The UAW’s so-called direct elections—which the union’s entrenched bureaucracy had opposed—only came about following the emergence of a rampant corruption scandal, which sent roughly a dozen top union officials, including two former presidents, to prison for accepting corporate bribes or embezzling workers’ dues. Despite the attempts to present the UAW as “cleaned up,” a memo from Fain recently cited by the Detroit News indicated that there are “ongoing federal investigations of UAW officials.”

The silence of Fain and the Unite All Workers For Democracy (UAWD) caucus—which is backed by the pseudo-left Democratic Socialists of America—on the evidence of voter suppression explodes their pretensions to be “reforming” the UAW and implementing “democracy” and “transparency.”

In reality, the UAW bureaucracy, the White House, the courts and all the institutions of the capitalist state have nothing but contempt for the democratic rights of workers.

Lehman, a socialist, was the only candidate running for UAW president on a program to abolish the pro-corporate union apparatus, put power in the hands of the rank and file, and unite workers around a common international strategy.

“This is a bogus decision which deprives hundreds of thousands of rank-and-file UAW members of the right to participate in a meaningful union election,” Lehman told the WSWS Thursday. “For politically motivated and illegitimate reasons, the DOL ignored all the evidence that the UAW bureaucracy deliberately worked to suppress turnout and keep workers in the dark about the elections.

“As they did when they banned a strike by rail workers and imposed a contract that workers had been voting against last year, Biden and the Department of Labor have again demonstrated that the state is an instrument of class rule, and that ‘union democracy’ is a fiction.

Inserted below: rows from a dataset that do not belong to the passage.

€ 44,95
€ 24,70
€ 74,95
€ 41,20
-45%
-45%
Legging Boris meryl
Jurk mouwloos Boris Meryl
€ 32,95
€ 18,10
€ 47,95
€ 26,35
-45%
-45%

“But whatever they think, this decision will not end the crisis gripping the UAW apparatus. The state’s ‘blessing’ of the UAW elections will only make them more illegitimate in workers’ eyes.

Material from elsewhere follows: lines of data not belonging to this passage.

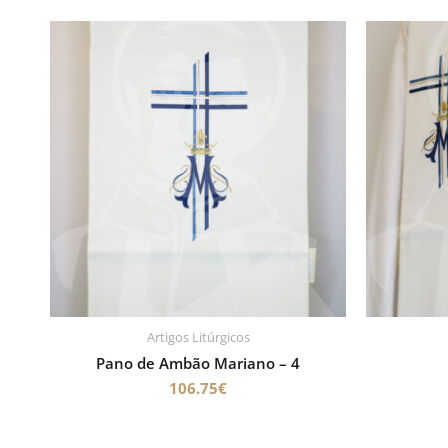
Artigos Litúrgicos
Pano de Ambão Mariano – 4
106.75
€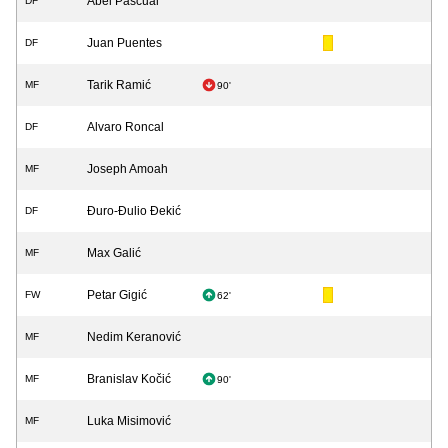
Abel Pascual
DF
Juan Puentes
DF
Tarik Ramić
MF
90'
Alvaro Roncal
DF
Joseph Amoah
MF
Đuro-Đulio Đekić
DF
Max Galić
MF
Petar Gigić
FW
62'
Nedim Keranović
MF
Branislav Kočić
MF
90'
Luka Misimović
MF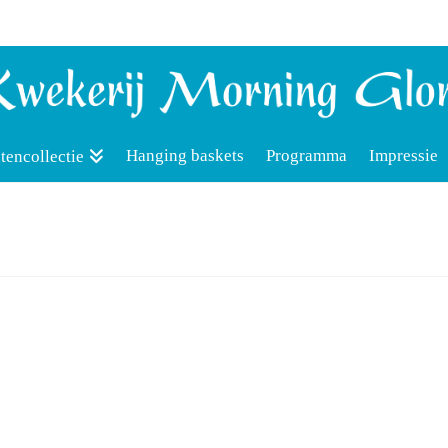
Hanging baskets
Programma
Impressie
tencollectie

“This decision only underscores the need to abolish the apparatus and put power and decision-making in the hands of workers on the shop floor. To my fellow workers: if you want to fight for workers’ power and our common interests, join or form a rank-and-file committee at your plant, get involved with the International Workers Alliance of Rank-and-File Committees, and become a part of this movement.”